Courtesy of the latest Tillage Edge podcast, Teagasc’s head of crops knowledge transfer department, Michael Hennessy, assesses the possible impact of fast-increasing fertiliser prices on crop-production costs.

He said:

“It’s great to see grain prices climb to heights not seen in a long time; however, fuel prices, especially those for gas, have rocketed.

“Closing or scaling back fertiliser plants is now common across Europe, and physical supply issues continue to be a factor.

“Farmers are watching this closely and will be considering what crops to grow in 2022. The profitability of high nitrogen-requiring crops may come into question.

“However, the right planning decisions made at this time of the year may be the best chance to arrive at the most profitable outcome during the year ahead.”

Hennessy was joined on the podcast by Teagasc crops’ specialist, Shay Phelan who commented that a range of issues – not just gas prices and supply – are currently impacting on fertiliser prices.

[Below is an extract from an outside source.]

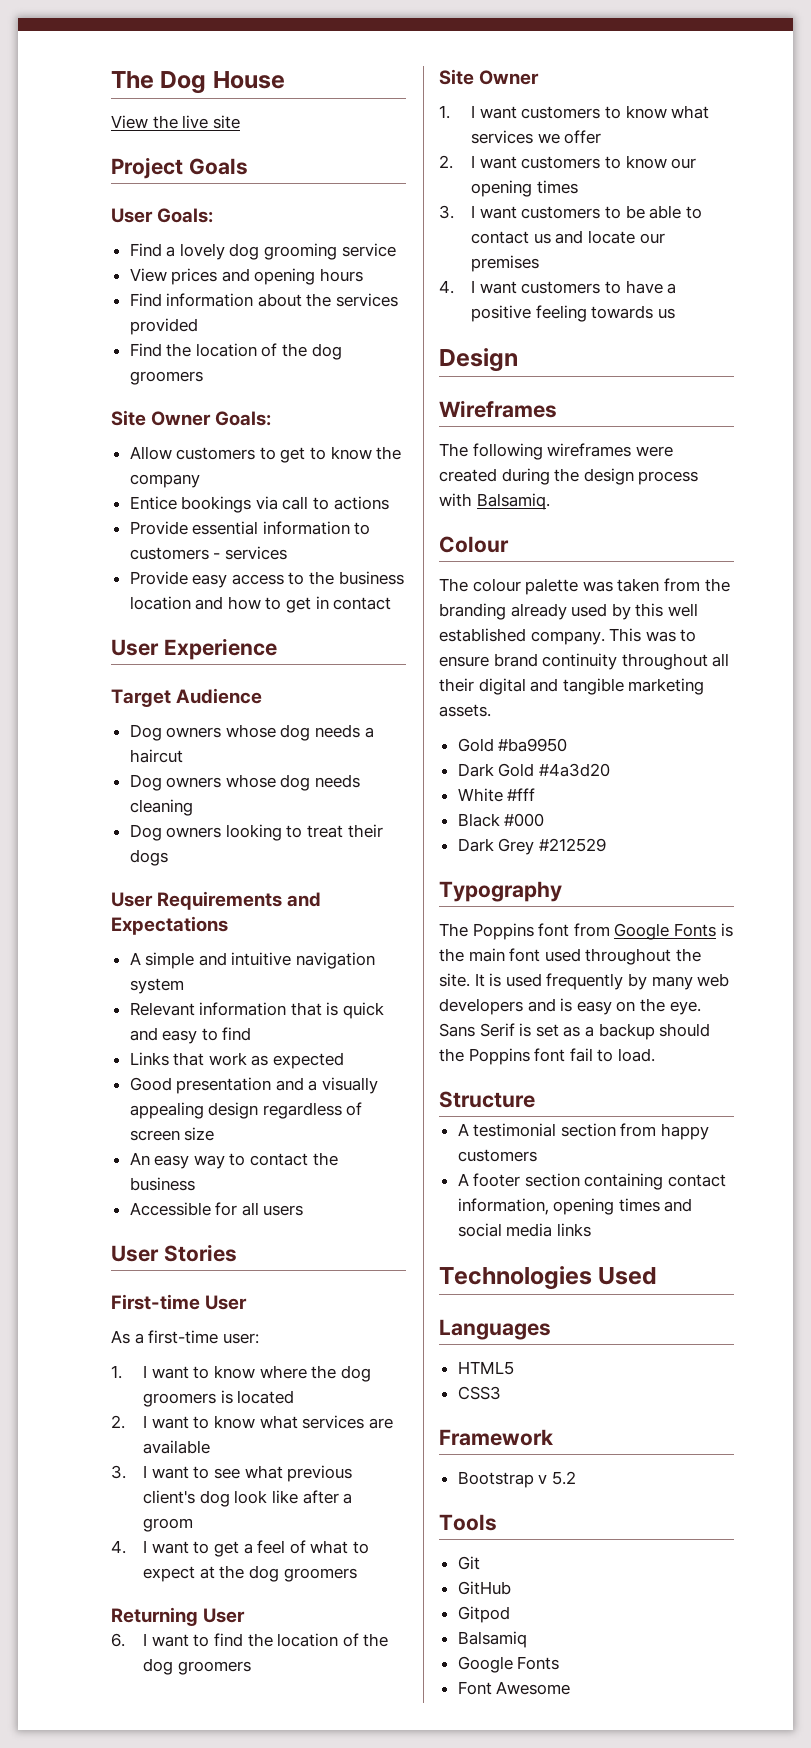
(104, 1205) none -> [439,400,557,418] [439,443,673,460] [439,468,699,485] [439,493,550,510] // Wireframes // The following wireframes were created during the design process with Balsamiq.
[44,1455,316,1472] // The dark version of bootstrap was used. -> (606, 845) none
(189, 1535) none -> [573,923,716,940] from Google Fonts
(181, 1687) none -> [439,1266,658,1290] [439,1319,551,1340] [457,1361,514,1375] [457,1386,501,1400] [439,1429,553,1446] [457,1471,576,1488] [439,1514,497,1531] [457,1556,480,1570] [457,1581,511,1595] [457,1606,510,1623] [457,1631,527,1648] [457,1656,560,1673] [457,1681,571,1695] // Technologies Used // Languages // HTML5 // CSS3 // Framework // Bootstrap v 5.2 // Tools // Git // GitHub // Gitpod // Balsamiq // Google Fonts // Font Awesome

Fertiliser prices – range of issues

“Potash is a big requirement within our farming systems. However, the EU currently has an embargo in place against Belarus, one of the world’s largest exporters of potash,” he said.

“There are also a range of fertiliser-related issues relating to China.”

Phelan added:

“But the big fear we have at the moment is that of talking ourselves into a crisis. This is a global issue, not just an Irish issue.

“There is a lot of speculation out there at the moment. But one thing that does concern me is the fact that a lot of factories that should be making fertiliser right now are not doing so.

“But there is very little that we, here in Ireland, can do about any of these issues. So we will just have to wait and see how it all plays out in the spring of next year.”

The question was then asked: should farmers be considering a phosphorous (P) and potassium (K) holiday at this stage?

“The first thing that farmers should do is get an up-to-date soil test,” said Phelan.

“This may sound very basic. But unless farmers know the exact P, K and pH levels of their soils right now, it could be a false economy taking a phosphate and potash holiday.”

He added:

“Given the yields that we have had in 2021, there will have been a lot of P and K removed from soils over recent months.

“Straw chopping will return some P and K to soils. And in these cases there may be some scope to reduce phosphate and potash applications to crops in 2022.

“But it’s a bit general to say that farmers can take a P and K holiday for next year. Fertiliser requirements will always be field and crop specific.”

He concluded:

“So it’s not just the prices of fertiliser that farmers muist take account of: there is a range of other factors to be considered.”